At the meal, a 300-page source book was distributed, which contains Tendler’s explanations and several articles and letters validating the swordfish as kosher.

One animal that was noticeably absent from the feast was the giraffe. There are many myths about why observant Jews do not eat giraffe, most notably that its neck is so long that there is a question about where to cut it or because it is considered an endangered species.

Greenspan and Zivotofsky, who dissected giraffes that died at the Ramat Gan Safari, said they knew exactly where to cut their necks, but there were other reasons why they had never slaughtered a giraffe. They have tried unsuccessfully to purchase giraffes in African countries where it is neither an endangered species nor a protected one.

The problems with giraffes include the strength of the animals, which can kill a lion with one kick; their expense; their lack of taste that is indicated by the fact that Africans do not eat them; and their sheer beauty.

“It would turn too many people off,” Zivotofsky. “But at some point in the future, we still would like to.”

The mesora for the giraffe could include Rabbi Sa’adya Gaon’s translation of one of the permitted animals listed in the Torah as giraffe and stories about wealthy Jewish families eating giraffes at the turn of the century.

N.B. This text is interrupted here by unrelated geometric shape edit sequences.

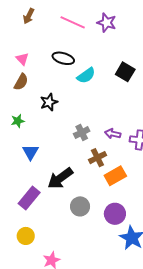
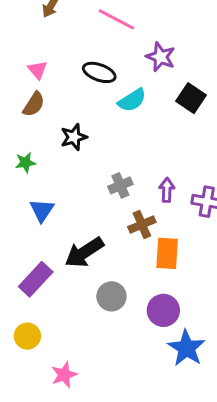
purple star: (107, 23) -> (161, 57), moved
purple arrow: (113, 134) -> (167, 190), turned 77
orange rectangle: (115, 176) -> (167, 253), turned -60

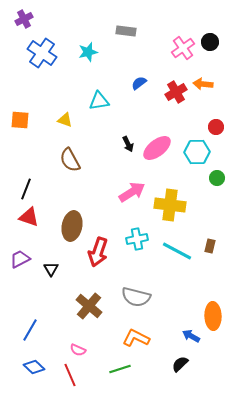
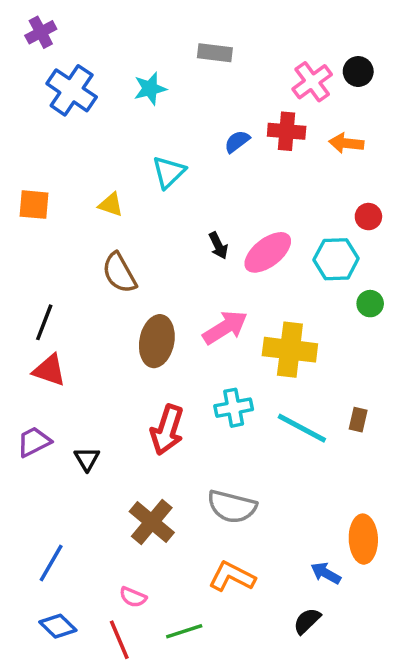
red cross: (176, 92) -> (287, 131), moved, turned 35
cyan triangle: (99, 101) -> (169, 172), turned -35
brown ellipse: (72, 226) -> (157, 341), moved
green line: (120, 369) -> (184, 631), moved

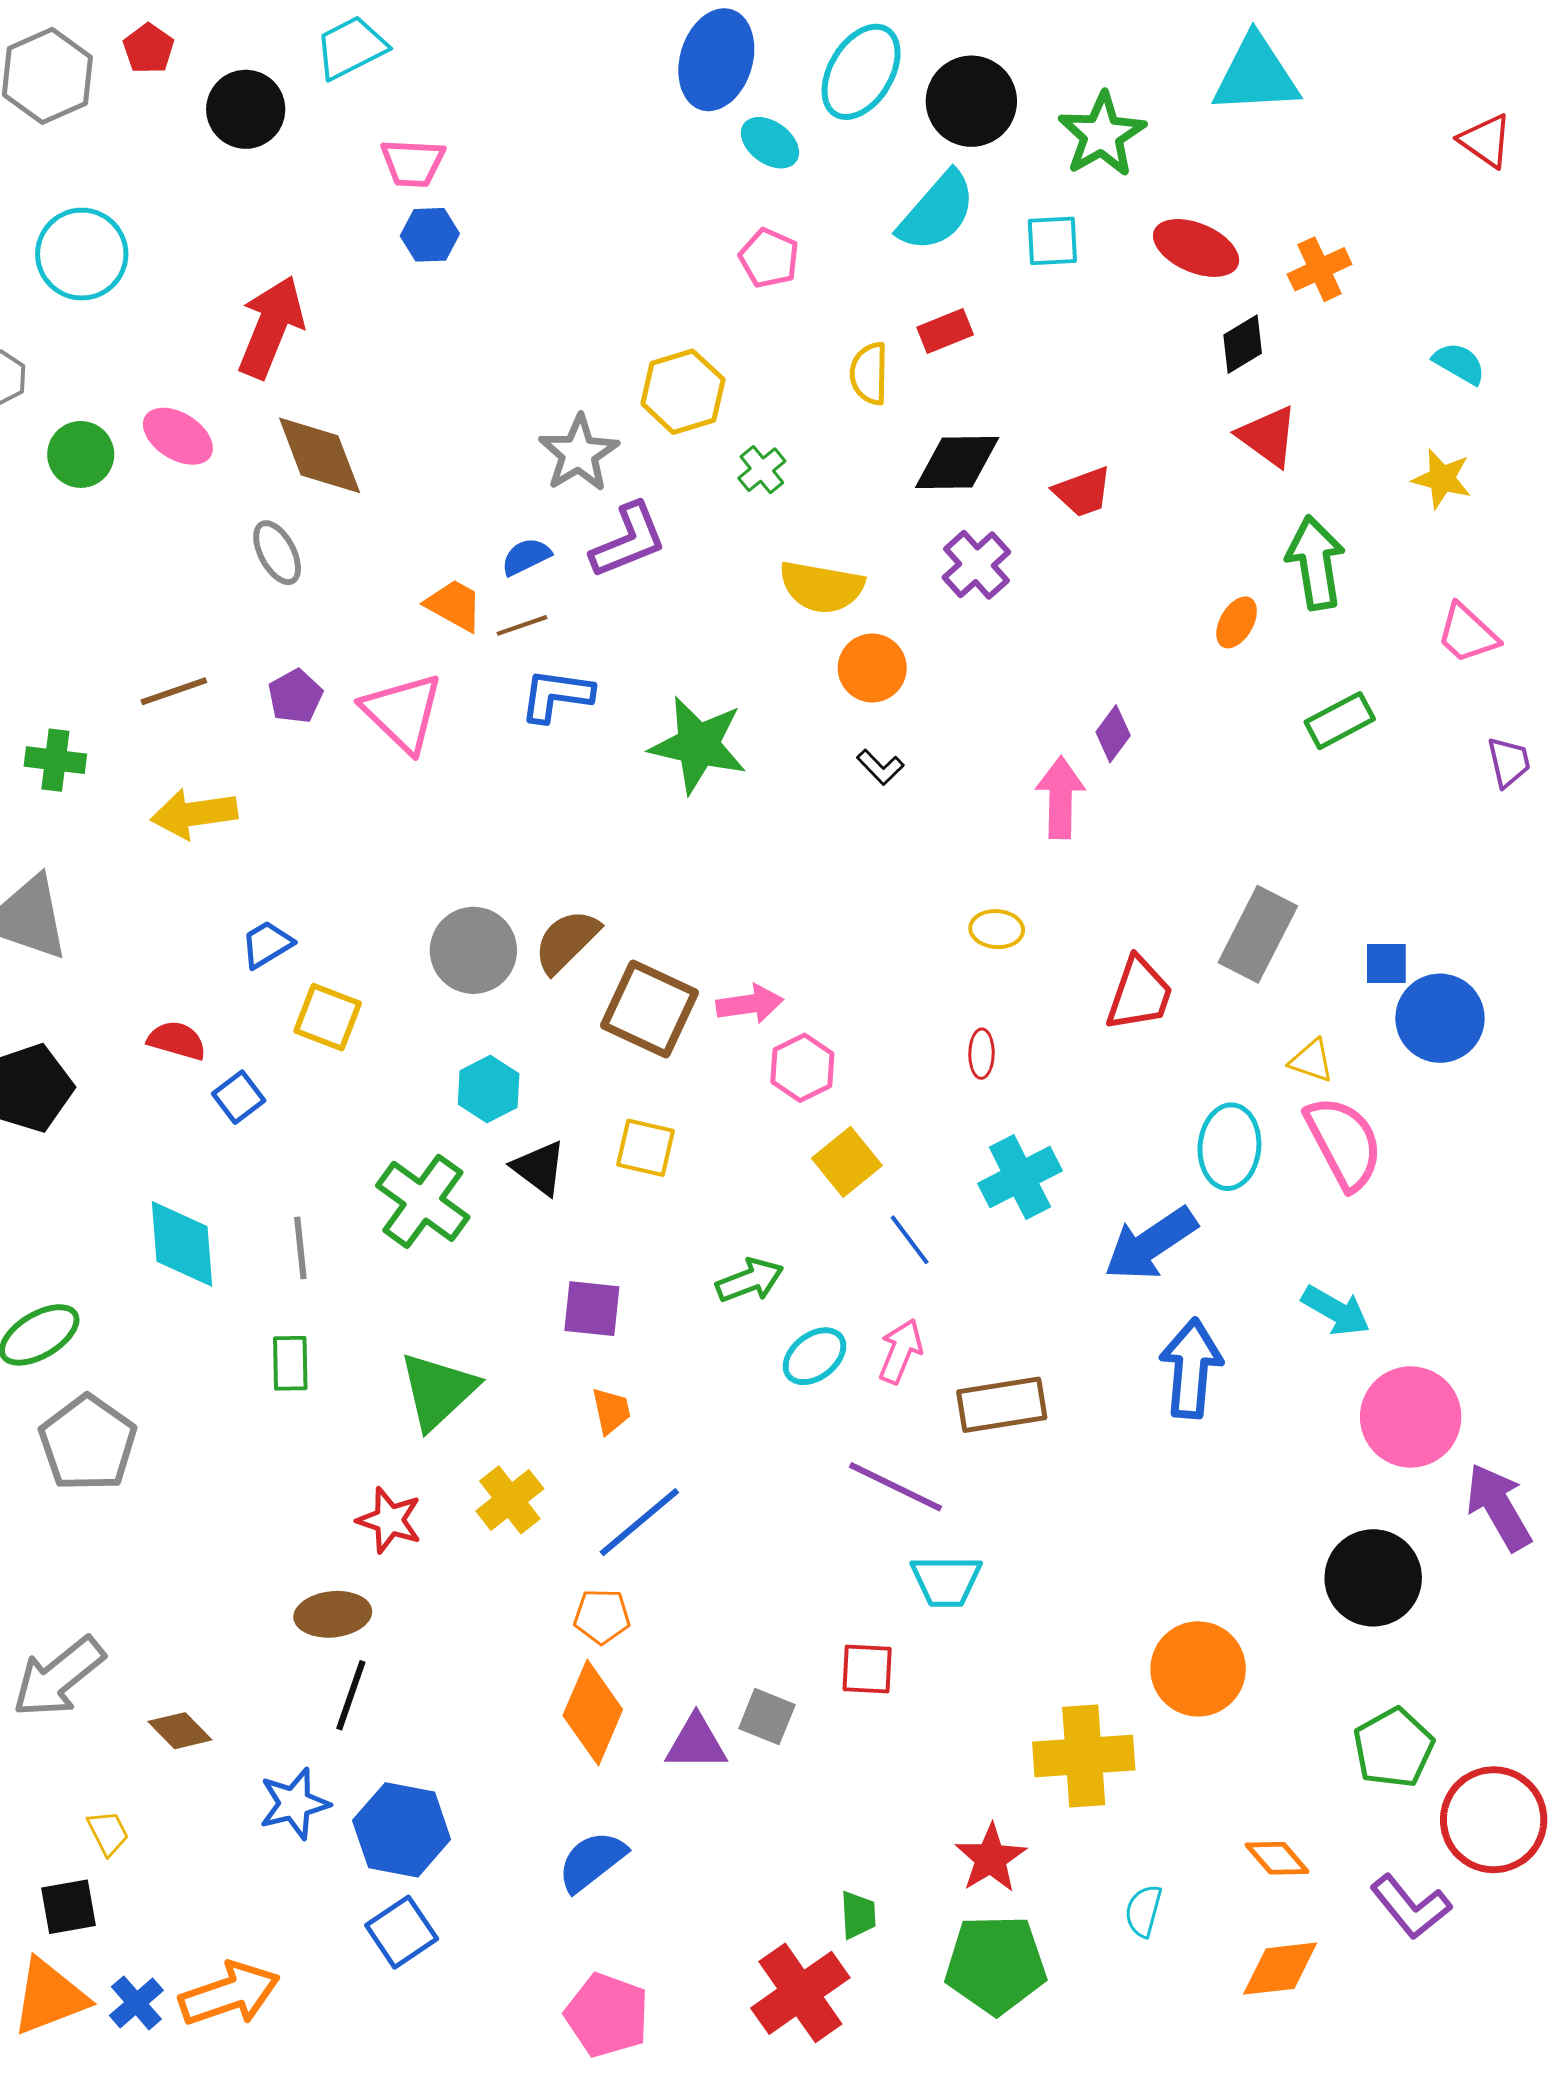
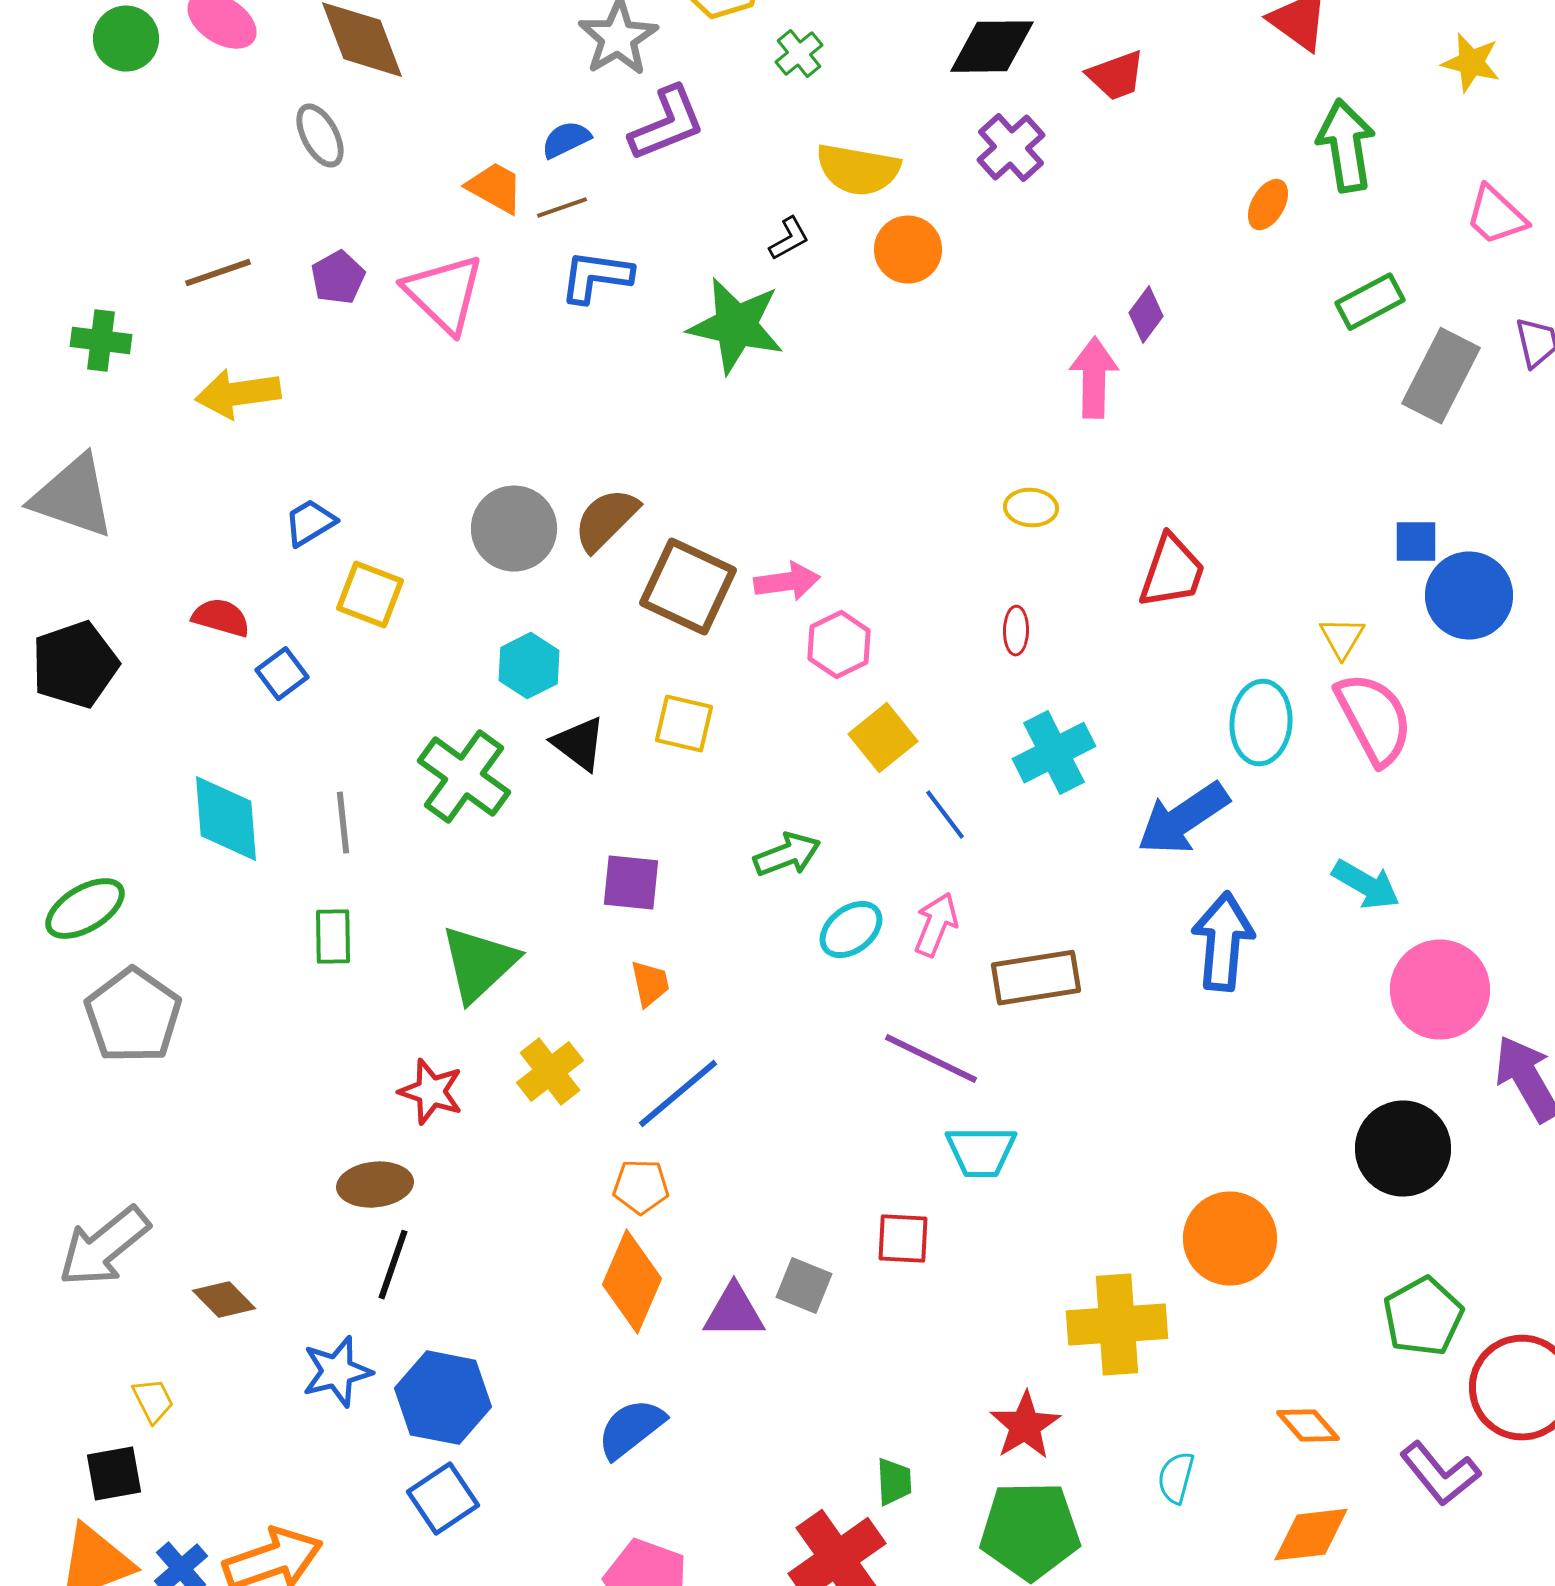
black L-shape: (880, 767) -> (789, 239), moved, turned -75
gray rectangle: (1258, 934) -> (1441, 376), moved
yellow triangle: (1311, 1061) -> (1342, 638), turned 42

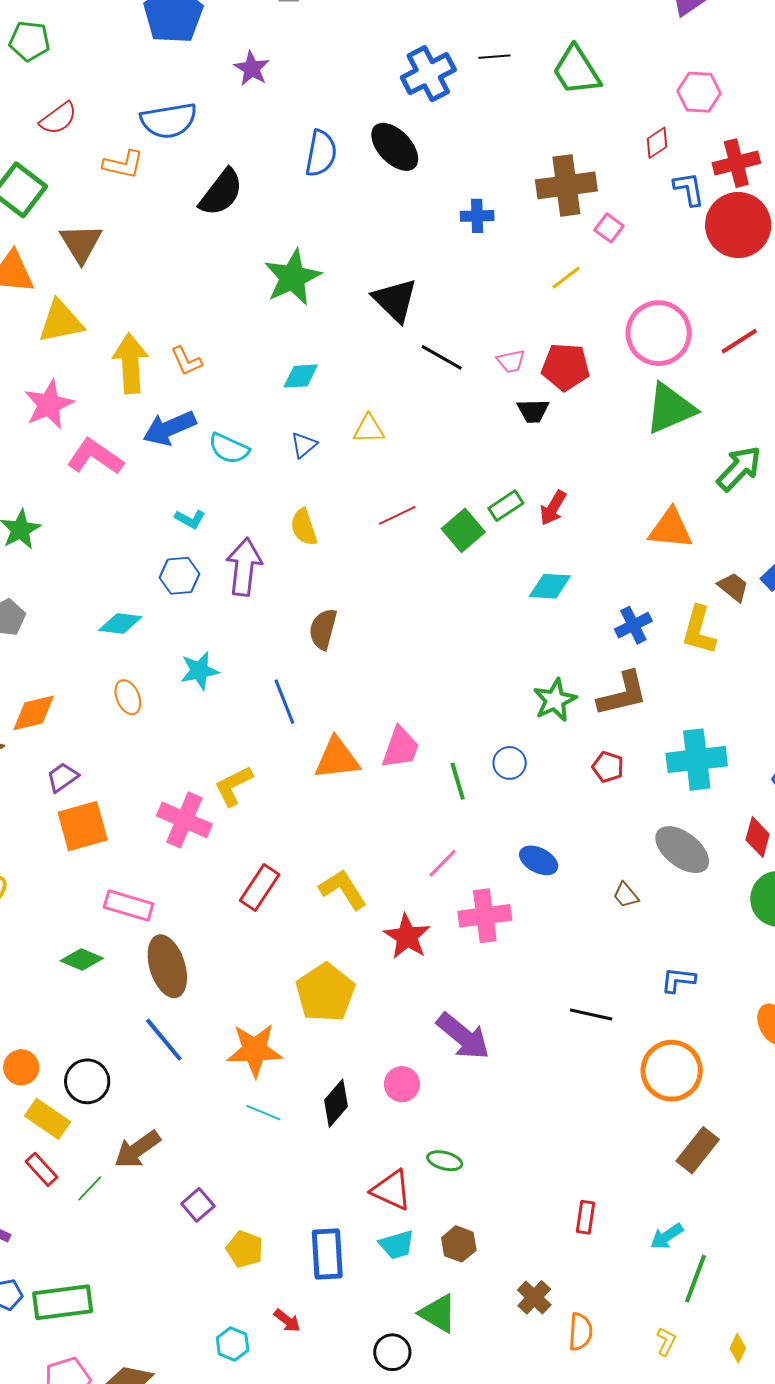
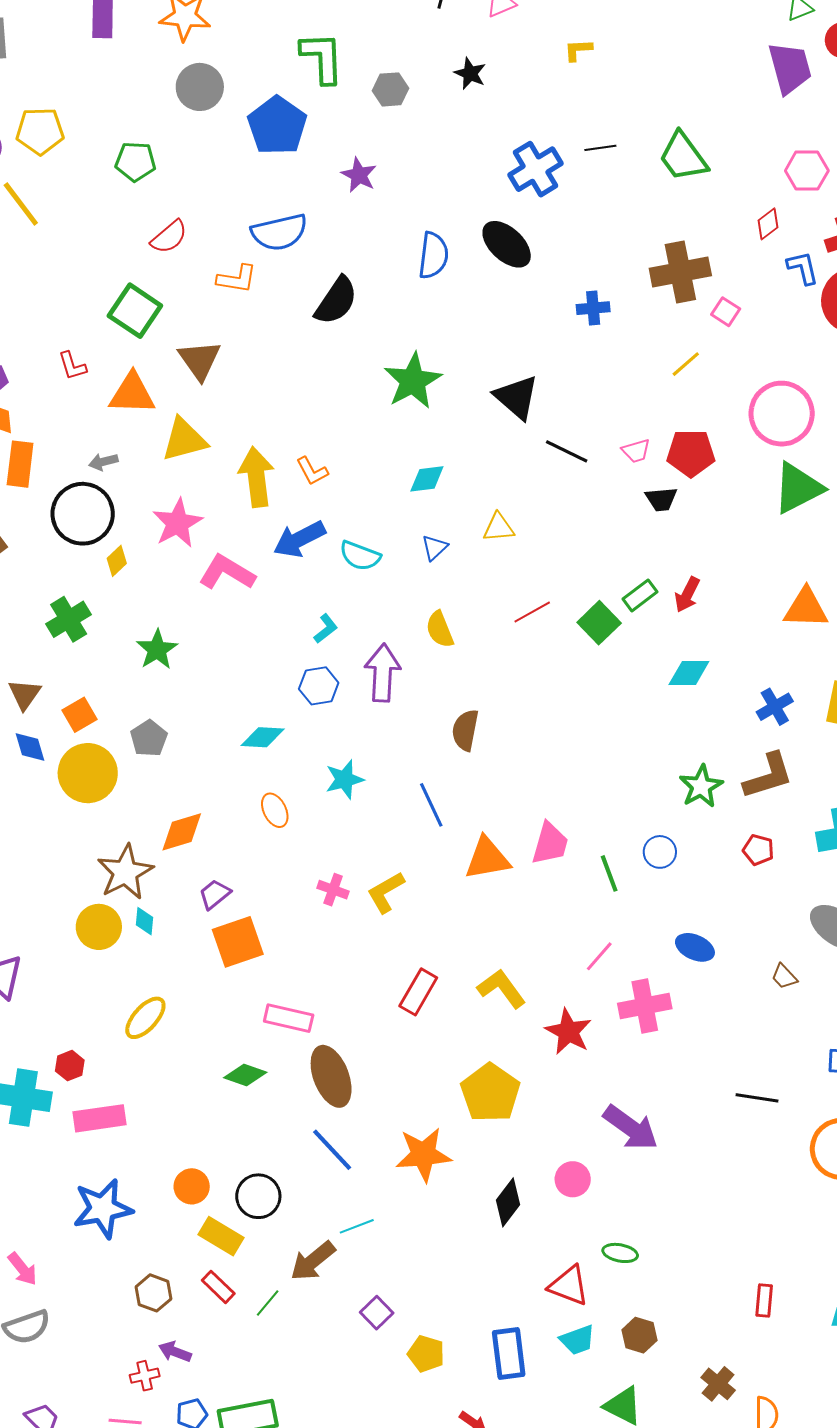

Other animals that could be eaten at future mesora meals include the kudu, a southern African antelope whose horns are used for shofarot, and peacocks, which currently lack a mesora, but there is evidence were once considered kosher. The Aris hope to find elderly Persian Jews with knowledge about the bird being slaughtered and eaten in Iran, but they fear it might be too late to find them.

Greenspan and Zivotofsky stressed that their goal was simply to maintain the mesora, not to make rare animals marketable enough to end up regular guests on Shabbat dinner plates. They both stressed that they were perfectly happy eating chicken every Friday night.

“Unfortunately, the era of finding elderly scholars from the old world has passed,” Greenspan said. “That part of history is over, and we were lucky to tap into it. It was a privilege to be at the right place at the right time and that God gave us the gift to record such important information. We will continue traveling and learning and use the knowledge we gain to continue to enlighten the people of Israel.”